(Collected data)
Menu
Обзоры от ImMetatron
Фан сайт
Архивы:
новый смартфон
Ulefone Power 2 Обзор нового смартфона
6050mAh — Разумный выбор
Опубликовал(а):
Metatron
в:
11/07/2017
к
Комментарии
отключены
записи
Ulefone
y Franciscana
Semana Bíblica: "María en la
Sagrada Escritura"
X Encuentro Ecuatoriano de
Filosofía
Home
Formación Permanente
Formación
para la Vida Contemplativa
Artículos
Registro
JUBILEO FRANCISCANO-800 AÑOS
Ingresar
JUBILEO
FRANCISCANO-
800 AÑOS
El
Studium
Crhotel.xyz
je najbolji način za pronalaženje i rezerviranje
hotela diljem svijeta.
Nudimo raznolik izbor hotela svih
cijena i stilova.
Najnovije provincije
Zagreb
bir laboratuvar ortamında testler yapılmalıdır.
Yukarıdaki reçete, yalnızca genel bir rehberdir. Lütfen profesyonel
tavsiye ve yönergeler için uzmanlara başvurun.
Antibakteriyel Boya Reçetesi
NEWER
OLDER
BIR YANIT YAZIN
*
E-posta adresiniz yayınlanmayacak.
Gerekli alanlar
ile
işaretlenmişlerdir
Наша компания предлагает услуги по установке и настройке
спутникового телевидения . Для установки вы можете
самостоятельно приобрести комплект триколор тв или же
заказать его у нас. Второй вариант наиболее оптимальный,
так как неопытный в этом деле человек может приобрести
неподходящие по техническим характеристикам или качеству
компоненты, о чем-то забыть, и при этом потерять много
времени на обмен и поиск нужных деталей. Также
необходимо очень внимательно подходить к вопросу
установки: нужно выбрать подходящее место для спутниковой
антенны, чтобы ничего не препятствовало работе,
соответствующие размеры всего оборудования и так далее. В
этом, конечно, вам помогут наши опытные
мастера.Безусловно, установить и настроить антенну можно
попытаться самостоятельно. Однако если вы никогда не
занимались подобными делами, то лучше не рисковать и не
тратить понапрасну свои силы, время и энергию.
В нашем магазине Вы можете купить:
* * *
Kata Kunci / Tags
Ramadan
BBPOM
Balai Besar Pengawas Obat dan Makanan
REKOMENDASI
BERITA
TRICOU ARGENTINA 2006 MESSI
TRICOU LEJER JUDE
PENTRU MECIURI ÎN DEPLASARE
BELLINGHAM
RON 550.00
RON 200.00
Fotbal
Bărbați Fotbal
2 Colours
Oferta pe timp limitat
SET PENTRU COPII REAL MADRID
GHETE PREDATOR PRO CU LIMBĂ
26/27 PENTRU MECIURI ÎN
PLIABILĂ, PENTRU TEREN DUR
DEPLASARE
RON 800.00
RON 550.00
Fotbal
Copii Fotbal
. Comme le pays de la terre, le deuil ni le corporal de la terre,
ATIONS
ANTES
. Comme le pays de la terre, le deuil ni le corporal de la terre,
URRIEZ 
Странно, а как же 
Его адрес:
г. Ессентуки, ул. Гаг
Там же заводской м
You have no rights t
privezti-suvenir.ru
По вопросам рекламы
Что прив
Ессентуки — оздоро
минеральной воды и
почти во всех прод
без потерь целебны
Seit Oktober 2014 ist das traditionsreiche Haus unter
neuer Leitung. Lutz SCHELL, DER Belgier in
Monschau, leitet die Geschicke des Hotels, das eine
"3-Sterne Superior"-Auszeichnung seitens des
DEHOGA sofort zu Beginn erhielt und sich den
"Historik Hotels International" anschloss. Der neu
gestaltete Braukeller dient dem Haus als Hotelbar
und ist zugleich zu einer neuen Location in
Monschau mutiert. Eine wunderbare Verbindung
==
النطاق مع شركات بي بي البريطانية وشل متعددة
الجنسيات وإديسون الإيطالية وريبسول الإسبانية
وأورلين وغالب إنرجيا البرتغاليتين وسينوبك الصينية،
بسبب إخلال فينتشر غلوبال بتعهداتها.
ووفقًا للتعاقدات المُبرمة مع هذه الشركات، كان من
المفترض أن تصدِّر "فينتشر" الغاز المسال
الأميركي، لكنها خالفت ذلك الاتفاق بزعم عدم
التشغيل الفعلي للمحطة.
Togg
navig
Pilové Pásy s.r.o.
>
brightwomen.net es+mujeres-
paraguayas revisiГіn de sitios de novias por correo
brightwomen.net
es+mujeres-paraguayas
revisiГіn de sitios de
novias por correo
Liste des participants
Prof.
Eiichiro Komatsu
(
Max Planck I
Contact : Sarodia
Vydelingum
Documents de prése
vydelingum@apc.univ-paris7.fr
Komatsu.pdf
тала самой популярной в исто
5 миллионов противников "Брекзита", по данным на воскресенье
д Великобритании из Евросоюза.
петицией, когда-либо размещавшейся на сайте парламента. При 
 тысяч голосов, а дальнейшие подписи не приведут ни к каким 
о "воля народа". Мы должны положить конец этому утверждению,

TO DO
Among the entries above, the line containing "мастера.Безусловно, установить и", the line containing "В нашем магазине", and all lines between them are to be restated word for word; nothing else belongs in the reply.

EXERCISE OUTPUT
мастера.Безусловно, установить и настроить антенну можно
попытаться самостоятельно. Однако если вы никогда не
занимались подобными делами, то лучше не рисковать и не
тратить понапрасну свои силы, время и энергию.
В нашем магазине Вы можете купить:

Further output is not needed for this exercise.